PASSAGE FOR REVIEW
*** Block opens ***

Up The Road: North Coast Tour: Geology Tour of Land’s End
State parks along California’s North Coast offer great opportunities to explore—up close and personal—the long-ago processes that created the land beneath our feet. And that continue to power change, from continental drift and emerging landforms to volcanic explosions and earthquakes.
Lands associated with the Mendocino Triple Junction’s earthquake faults offer colorful surprises, such as polished jade in gravel bars along the Eel River’s South Fork, in Humboldt Redwoods State Park. Outcroppings of jadeite and nephrite jade were squeezed up through miles of Franciscan Complex sediments then freed up by erosion.
The rare pink and purple beaches of Sinkyone Wilderness State Park are quite ephemeral. They happen only on black-sand beaches. During unusual tidal and wave conditions they suddenly sparkle with garnet sand, very visible by contrast, as waves steadily sift, sort, and remove less dense sands. High tide washes it away.
It’s easier to enjoy the agates at namesake Agate Beach at Patrick’s Point State Park, also known for its impressive sea stacks. These erosion resistant rock outcroppings seem to march onto shore from the sea, because on land these huge chunks of rock—Wedding Rock, Lookout Rock, and Ceremonial Rock—still rise above the bedrock shelf carved by relentless waves.

*** Block closes ***

COMPLETE THE FOLLOWING
1. Name every state park that the North Coast geology tour mentions by name.
2. Reproduce the part of the North Coast geology tour between "Lands associated with" and "washes it away.", inclusive.
3. Carry on the North Coast geology tour from the point where it stops.

INFORMATION GIVEN
*** Block opens ***

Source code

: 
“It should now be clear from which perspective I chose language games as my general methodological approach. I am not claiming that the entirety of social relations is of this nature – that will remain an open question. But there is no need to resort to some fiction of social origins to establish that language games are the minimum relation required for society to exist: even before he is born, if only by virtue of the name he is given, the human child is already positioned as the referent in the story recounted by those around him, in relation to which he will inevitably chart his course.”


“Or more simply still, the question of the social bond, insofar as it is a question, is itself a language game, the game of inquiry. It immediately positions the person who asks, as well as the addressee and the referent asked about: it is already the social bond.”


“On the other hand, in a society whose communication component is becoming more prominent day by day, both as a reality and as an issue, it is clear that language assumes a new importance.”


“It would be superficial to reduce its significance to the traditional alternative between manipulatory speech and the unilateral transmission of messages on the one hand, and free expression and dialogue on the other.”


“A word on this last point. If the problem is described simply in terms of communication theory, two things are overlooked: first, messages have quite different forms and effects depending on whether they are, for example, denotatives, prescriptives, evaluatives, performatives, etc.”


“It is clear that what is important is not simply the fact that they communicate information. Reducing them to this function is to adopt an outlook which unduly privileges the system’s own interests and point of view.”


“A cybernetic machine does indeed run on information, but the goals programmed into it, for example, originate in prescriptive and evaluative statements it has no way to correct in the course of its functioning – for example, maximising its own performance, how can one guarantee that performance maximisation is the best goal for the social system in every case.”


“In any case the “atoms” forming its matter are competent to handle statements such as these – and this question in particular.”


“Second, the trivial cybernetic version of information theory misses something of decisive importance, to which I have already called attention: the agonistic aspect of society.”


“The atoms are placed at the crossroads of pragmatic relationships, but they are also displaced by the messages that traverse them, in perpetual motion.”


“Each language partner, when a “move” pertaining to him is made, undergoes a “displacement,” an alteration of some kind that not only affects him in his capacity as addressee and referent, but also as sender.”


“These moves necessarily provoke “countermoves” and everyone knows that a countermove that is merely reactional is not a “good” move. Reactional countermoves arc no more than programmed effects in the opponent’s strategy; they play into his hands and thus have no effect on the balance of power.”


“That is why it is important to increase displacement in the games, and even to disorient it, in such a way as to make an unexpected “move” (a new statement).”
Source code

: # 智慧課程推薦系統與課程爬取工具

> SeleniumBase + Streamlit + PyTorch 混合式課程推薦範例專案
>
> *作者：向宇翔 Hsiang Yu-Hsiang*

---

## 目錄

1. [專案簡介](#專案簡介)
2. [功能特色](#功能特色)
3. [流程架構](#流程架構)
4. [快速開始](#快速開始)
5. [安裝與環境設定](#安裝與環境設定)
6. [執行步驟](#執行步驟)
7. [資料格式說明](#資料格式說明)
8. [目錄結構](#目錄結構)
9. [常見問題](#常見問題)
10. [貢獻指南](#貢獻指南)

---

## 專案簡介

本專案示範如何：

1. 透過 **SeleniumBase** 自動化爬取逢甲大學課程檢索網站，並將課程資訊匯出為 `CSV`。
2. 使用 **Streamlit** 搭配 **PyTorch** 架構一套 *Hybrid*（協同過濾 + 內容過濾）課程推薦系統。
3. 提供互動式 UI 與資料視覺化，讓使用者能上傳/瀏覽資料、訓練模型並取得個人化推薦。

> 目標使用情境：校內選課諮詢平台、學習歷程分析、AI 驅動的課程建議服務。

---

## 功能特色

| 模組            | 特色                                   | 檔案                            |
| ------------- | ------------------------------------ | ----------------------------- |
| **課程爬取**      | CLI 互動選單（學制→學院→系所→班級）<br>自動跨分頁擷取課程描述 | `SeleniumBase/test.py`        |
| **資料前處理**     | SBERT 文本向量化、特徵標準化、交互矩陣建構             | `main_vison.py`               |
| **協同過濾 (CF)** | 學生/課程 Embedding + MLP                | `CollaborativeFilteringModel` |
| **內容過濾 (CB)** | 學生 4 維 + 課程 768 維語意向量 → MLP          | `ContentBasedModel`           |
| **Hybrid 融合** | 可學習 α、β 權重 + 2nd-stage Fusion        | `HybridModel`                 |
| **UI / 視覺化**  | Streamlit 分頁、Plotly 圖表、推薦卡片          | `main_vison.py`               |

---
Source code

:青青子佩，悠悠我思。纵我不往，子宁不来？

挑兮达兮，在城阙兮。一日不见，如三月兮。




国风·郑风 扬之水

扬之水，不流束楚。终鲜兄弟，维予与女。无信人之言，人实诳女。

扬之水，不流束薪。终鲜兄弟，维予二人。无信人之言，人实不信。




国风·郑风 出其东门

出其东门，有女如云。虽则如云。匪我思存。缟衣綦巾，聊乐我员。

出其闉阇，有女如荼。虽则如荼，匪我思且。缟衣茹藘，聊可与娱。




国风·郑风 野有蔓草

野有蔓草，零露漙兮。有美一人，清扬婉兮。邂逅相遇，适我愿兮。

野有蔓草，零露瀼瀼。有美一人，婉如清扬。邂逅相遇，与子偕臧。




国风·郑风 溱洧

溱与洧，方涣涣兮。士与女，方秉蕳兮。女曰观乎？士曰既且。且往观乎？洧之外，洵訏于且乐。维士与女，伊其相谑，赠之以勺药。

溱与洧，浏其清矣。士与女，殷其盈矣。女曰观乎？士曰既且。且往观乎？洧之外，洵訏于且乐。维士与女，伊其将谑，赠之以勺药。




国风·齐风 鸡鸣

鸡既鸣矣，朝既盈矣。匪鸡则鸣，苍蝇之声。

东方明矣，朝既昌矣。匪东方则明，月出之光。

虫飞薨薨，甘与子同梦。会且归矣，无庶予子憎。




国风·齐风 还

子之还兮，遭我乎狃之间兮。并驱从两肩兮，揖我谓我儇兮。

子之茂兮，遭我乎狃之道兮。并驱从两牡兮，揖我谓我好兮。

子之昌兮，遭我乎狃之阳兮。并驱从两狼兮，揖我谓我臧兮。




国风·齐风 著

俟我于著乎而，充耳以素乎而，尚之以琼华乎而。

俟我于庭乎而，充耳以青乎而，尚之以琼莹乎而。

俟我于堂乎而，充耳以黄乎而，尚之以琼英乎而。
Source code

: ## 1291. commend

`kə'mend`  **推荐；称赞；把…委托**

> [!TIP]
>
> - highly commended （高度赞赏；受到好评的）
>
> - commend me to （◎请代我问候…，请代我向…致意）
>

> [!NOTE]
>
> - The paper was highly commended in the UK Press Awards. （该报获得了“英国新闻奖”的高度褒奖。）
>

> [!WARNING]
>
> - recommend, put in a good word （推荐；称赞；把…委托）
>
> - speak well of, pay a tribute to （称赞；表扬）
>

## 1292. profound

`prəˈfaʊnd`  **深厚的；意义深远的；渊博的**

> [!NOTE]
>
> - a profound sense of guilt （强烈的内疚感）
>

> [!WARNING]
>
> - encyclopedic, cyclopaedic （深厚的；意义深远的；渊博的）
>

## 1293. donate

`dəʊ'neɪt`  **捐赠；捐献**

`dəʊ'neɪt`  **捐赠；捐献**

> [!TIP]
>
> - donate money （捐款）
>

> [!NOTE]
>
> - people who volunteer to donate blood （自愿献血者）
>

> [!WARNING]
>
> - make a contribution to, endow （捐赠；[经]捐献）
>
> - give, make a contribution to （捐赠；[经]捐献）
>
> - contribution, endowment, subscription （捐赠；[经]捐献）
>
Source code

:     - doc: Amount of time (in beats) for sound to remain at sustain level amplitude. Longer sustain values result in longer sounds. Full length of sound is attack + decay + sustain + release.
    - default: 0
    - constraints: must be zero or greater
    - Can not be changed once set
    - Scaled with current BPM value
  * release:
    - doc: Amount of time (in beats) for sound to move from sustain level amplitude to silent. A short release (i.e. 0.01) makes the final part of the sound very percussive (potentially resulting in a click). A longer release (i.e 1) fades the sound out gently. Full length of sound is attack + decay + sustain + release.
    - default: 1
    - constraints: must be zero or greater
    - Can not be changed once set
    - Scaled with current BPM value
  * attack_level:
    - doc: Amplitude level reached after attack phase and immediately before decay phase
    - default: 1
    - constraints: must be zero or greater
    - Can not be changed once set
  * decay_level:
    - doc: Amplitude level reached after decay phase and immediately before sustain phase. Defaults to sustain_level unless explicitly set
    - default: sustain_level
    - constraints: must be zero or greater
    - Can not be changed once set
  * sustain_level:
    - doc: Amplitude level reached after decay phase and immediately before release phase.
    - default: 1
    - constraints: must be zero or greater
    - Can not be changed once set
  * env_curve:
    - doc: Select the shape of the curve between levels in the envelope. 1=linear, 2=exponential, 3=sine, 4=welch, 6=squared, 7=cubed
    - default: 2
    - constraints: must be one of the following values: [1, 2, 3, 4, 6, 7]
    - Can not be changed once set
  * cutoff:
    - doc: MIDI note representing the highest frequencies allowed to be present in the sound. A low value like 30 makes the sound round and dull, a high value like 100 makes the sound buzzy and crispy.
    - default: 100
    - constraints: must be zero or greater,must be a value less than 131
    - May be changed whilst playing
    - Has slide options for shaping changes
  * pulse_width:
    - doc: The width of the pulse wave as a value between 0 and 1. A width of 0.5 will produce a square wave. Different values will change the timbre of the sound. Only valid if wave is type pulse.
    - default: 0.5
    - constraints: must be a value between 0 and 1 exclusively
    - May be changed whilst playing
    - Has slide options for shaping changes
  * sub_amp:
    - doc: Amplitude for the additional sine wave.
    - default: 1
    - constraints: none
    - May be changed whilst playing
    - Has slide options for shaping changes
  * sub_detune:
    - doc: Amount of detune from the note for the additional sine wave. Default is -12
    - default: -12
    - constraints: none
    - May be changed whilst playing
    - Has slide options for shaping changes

*** Block closes ***

ANSWERS
1.
Humboldt Redwoods State Park
Sinkyone Wilderness State Park
Patrick's Point State Park

2.
Lands associated with the Mendocino Triple Junction’s earthquake faults offer colorful surprises, such as polished jade in gravel bars along the Eel River’s South Fork, in Humboldt Redwoods State Park. Outcroppings of jadeite and nephrite jade were squeezed up through miles of Franciscan Complex sediments then freed up by erosion.
The rare pink and purple beaches of Sinkyone Wilderness State Park are quite ephemeral. They happen only on black-sand beaches. During unusual tidal and wave conditions they suddenly sparkle with garnet sand, very visible by contrast, as waves steadily sift, sort, and remove less dense sands. High tide washes it away.

3.
The Yurok people who seasonally inhabited this area considered the seven offshore sea stacks to be the last earthly abode of the immortals. They also believed that the spirit of the porpoises came to live here just before people populated the world.
Anyway: A better place to explore marine terraces is farther south, in Mendocino County. At Jug Handle State Natural Reserve just north of Caspar, hike the uplifted marine terraces of the “ecological staircase.”
Each “step” of this staircase is about 100 feet higher than the last, and 100,000 years older as land. The fascination here is the change associated with each step, expressed by distinctive plants that also slowly change the environment.
The first terrace was originally a sand and gravel beach, and now hosts salt-tolerant and wind-resistant wildflowers. (An embryonic new terrace is forming just offshore.) A conifer forest of Sitka spruce, Bishop pine, grand fir, and hemlock dominates the second terrace, redwood and Douglas fir the third.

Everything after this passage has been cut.